We know from research that Stack Overflow is very doubtful as a source. It’s OK to show that a solution exists, but the solutions found are often insecure. However it’s a fact that the industry solution to documentation is searchable bulletin boards of solutions. Some organisations even prohibit copying samples from outside [though this doesn’t necessary solve the problem of bad information]. 

There are several problems with search engines. Often the data returned is old – decades old data has more references to it, so tends to be high ranking. People rarely get to page 2 of Google results (c.f. With fake news and conspiracy data we always see dodgy leads ranked highest). 

Can we improve by using different queries to Google? E.g. add the wors ‘recommend’. This is difficult because the English language is highly overloaded (words have many meanings). But maybe use an apprentice/mentor role, teaching how to search for the right things - avoiding the paths of ‘evil’ (Stack Overflow).
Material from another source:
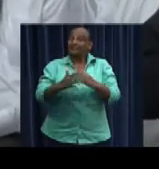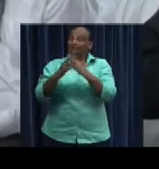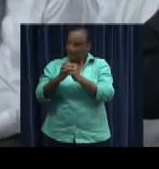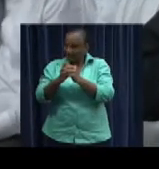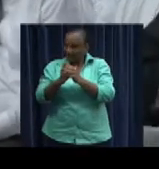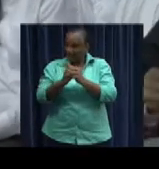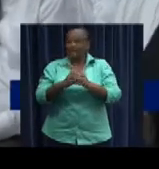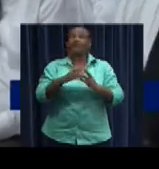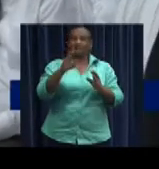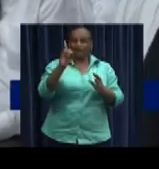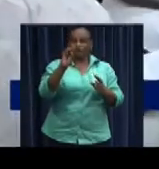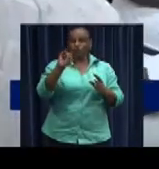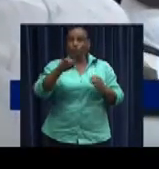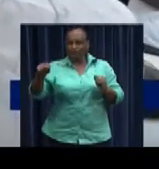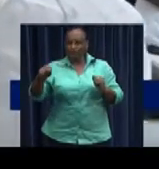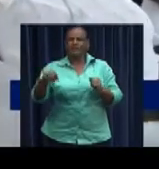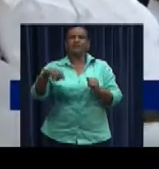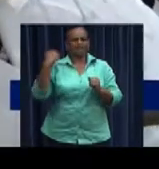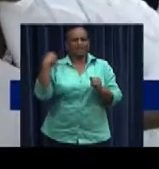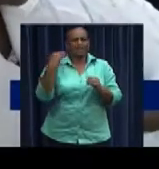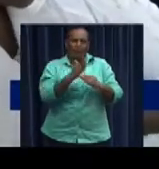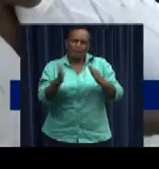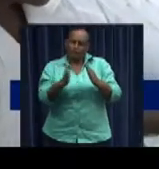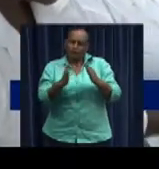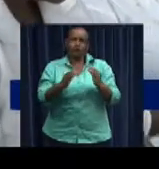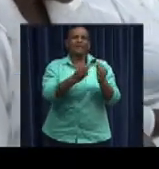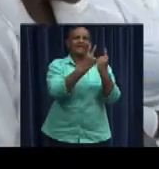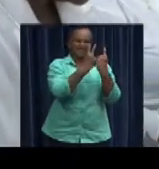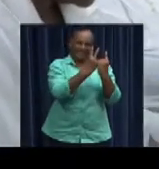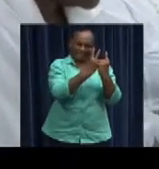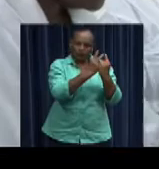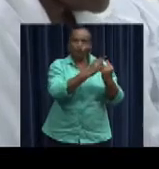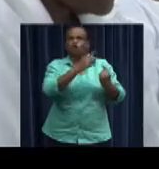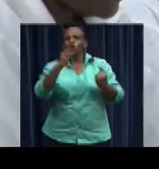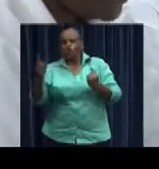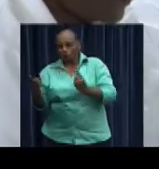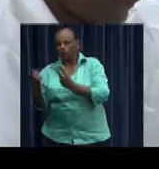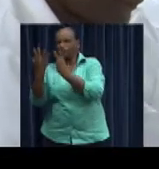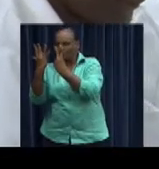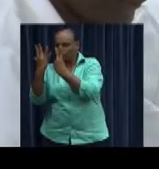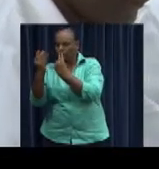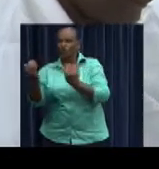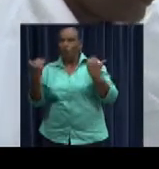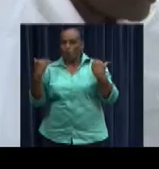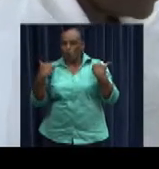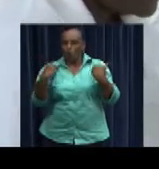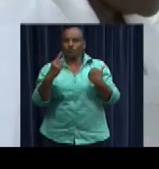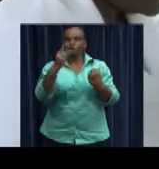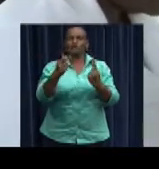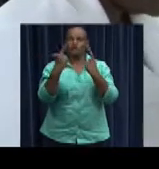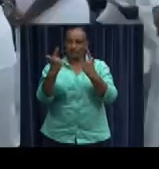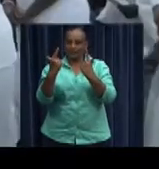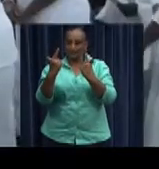ABGS was held in the period the 21st of August till the 25th of August 2017.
Or could Stack Overflow or Google change the rankings w.r.t. software security queries?

Reducing the Problem?

Perhaps we should turn the question around to “How to make developers need to know less?”. One major problem is poor APIs. For example in Microsoft .Net originally everyone in used the fastest and insecure APIs. Microsoft has now solved the problem internally by scaring their developers into using secure APIs. But developer usability of APIs is vital.

Developer Training

For developers, there are certain things they need to know before starting coding. We need to make internal training include security training. However, how do security-sensitised developers continue learning about security? There’s no obvious route. And who defines the scope of what developers need to know? There’s no definition currently.

Good cultures, though, have security expected; developers ‘click’ into the idea security. Think of programming as a class that never stops; the only thing that’s vital is to know what you don’t know and how to learn and action it. Or perhaps the only thing that is vital is just paranoia!